Secondly, due to the unique family structure in the Middle East, while there are many family members, often only the male head of the household who works outside the home has a credit card. This means that women and unemployed young people in the family often have to settle payments in cash. As of 2024, more than 60% of online purchases are still settled through cash on delivery, resulting in low delivery efficiency and difficulties with returns and exchanges.

Thirdly, Chinese giants are not the only ones eyeing the "pie" of the Middle East market. Back in March 2017, Amazon acquired the local shopping site SOUQ for a whopping $650 million. Today, Amazon Middle East remains the largest comprehensive e-commerce platform in the region, with over 70 million monthly visits, more than 20,000 active sellers, and nearly 10 million products across 21 categories, giving it a significant first-mover advantage. Additionally, local e-commerce platforms like Noon also enjoy inherent advantages due to their local presence.

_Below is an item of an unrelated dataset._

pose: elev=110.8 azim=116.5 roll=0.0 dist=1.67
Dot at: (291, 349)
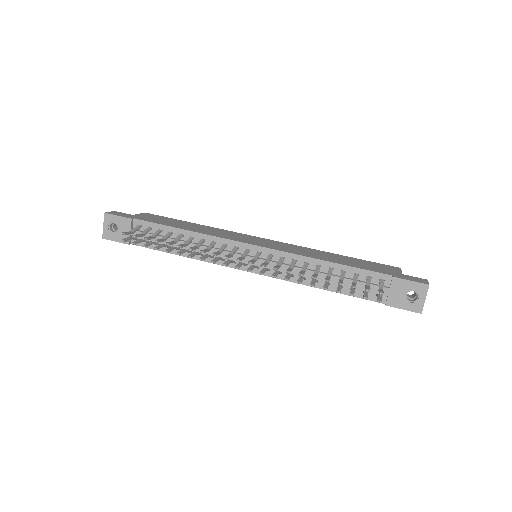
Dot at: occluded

When Chinese cross-border players arrived, they did not sit idly by but instead launched proactive attacks. According to a Wall Street Journal report, Amazon is previewing a new channel for sellers that will specialize in low-cost white-label products, targeting popular products sold by Temu.

From this perspective, Chinese enterprises must not only overcome the difficulties of "acclimatization" but also compete with other enterprises. The road ahead for Chinese enterprises is bound to be bumpy.

However, one thing is certain: addressing these challenges is not only a significant test for Chinese giants but also another brilliant demonstration of Chinese wisdom on the global stage. Time will tell the outcome.